The Court pointed out that the Obama Administration had already worked out arrangements for religious institutions to side-step the birth control issue. This was done by separating birth control coverage from the overall health plan and allowing employees to deal directly with health plans to obtain it affordably. That, according to the majority opinion, means the government, in fighting Hobby Lobby, had failed to prove that it has exhausted efforts to come up with the “least intrusive” way of addressing the problem. (Burwell, HHS v Hobby Lobby Stores, Inc., No. 13-354)
Workplace Religious Discrimination Defined
Whether the Hobby Lobby ruling ultimately will allow employers to reject other aspects of the Affordable Care Act on religious grounds, as critics claim, is not known today. Meanwhile, keep the following considerations in mind as you establish workplace policies that might be construed as a violation of employees’ freedom of religious expression.
Under the Civil Rights Act of 1964, discrimination is forbidden not only against people who subscribe to traditional, organized religions, but also “others who have sincerely held religious, ethical or moral beliefs,” according to the Equal Opportunity Employment Commission (EEOC).
The law bans discrimination based on religion “when it comes to any aspect of employment, including hiring, firing, pay, job assignments, promotions, layoff(s), training, fringe benefits, and any other term or condition of employment,” states the EEOC.

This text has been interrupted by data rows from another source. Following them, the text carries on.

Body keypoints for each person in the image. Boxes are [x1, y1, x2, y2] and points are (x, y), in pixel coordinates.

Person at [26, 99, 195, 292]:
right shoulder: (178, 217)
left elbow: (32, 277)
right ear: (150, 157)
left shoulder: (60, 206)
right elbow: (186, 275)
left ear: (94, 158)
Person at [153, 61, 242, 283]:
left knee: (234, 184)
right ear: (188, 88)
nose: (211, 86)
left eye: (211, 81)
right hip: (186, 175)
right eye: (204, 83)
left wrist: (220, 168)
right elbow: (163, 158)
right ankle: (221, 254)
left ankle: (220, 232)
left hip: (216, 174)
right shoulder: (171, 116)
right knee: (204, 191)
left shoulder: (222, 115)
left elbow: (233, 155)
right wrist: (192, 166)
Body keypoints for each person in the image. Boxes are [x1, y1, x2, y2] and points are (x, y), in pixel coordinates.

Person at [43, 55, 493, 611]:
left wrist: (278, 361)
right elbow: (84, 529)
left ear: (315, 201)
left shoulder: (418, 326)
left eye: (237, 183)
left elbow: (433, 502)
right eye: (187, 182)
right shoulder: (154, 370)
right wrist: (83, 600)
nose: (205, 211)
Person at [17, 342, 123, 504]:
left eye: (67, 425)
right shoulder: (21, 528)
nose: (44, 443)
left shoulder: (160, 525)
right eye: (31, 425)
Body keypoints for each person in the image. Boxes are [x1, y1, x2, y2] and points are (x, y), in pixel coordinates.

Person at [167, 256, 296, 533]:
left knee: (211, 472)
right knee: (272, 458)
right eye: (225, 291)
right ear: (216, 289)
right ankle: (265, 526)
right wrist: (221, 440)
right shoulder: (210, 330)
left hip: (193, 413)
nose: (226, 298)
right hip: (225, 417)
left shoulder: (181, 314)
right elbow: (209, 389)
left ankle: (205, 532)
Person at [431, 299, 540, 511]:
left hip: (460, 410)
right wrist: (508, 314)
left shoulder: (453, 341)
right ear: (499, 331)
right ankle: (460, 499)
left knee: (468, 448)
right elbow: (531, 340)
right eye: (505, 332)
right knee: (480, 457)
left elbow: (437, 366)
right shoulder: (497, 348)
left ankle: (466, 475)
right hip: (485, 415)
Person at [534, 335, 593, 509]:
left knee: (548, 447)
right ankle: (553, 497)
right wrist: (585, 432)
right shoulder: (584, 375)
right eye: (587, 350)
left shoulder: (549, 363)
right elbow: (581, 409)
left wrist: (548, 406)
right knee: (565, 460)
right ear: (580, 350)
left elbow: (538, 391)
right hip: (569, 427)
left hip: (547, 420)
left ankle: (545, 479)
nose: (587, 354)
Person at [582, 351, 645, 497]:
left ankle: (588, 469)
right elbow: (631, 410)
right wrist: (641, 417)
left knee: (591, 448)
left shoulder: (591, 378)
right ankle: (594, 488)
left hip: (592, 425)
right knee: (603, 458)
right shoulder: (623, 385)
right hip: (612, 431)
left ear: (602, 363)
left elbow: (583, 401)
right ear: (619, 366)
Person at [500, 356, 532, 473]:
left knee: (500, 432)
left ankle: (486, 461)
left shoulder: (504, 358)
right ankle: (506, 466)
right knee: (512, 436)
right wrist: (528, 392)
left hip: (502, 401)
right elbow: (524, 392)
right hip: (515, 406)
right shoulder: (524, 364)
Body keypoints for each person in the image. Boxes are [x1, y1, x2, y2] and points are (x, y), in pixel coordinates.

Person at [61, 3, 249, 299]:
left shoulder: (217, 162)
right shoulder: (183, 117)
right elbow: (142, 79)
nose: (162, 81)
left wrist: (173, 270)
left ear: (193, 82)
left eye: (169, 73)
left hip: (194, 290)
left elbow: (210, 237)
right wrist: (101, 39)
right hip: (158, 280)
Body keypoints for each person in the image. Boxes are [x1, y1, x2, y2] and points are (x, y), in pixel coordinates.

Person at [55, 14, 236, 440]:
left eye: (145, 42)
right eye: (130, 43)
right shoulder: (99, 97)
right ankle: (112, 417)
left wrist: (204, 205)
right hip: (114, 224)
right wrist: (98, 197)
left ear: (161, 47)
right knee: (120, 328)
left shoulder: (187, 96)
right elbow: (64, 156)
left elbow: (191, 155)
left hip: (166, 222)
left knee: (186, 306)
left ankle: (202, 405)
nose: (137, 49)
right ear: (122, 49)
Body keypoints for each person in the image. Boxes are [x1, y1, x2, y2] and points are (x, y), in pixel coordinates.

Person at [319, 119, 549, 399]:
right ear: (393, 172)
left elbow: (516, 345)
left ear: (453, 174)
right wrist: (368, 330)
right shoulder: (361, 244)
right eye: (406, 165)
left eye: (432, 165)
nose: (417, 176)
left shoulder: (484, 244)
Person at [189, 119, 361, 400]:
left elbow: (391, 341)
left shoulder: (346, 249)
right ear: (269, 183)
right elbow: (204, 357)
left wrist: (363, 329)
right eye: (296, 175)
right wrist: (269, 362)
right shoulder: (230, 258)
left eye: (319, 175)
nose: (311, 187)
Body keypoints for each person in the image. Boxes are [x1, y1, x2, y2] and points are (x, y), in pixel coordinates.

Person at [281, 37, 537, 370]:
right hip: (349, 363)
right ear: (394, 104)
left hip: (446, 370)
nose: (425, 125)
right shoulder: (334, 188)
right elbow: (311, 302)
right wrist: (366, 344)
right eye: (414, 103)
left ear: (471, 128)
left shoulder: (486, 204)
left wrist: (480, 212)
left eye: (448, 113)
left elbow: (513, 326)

As with employees having disabilities, employers are required to “reasonably accommodate” an employee’s religious beliefs or practices, unless doing so would cause more than a “minimal burden” on the operations of the business.
Accommodations include work schedule flexibility to allow employees to attend religious observances, and religion-based dress or grooming practices (for example, yarmulkes, headscarves and beards). The accommodation must also take into consideration when an employee’s religion bans the wearing “certain garments, such as pants or miniskirts.”
However, employees who desire accommodations for religious practices need to ask for it. If you have a reasonable need for more information than initially offered by an employee, “the employer and employee should engage in an interactive process to discuss the request,” according to the EEOC. “If it would not pose an undue hardship, the employer must grant the accommodation.”
An “undue hardship” may be in the eye of the beholder — or judge, if a dispute winds up in court. However, the EEOC states an accommodation might create an undue hardship if it:
- Is “costly,”
- Compromises workplace safety,
- Decreases workplace efficiency,
- Infringes on the rights of other employees, or
- Requires other employees to do more than their share of potentially hazardous or burdensome work.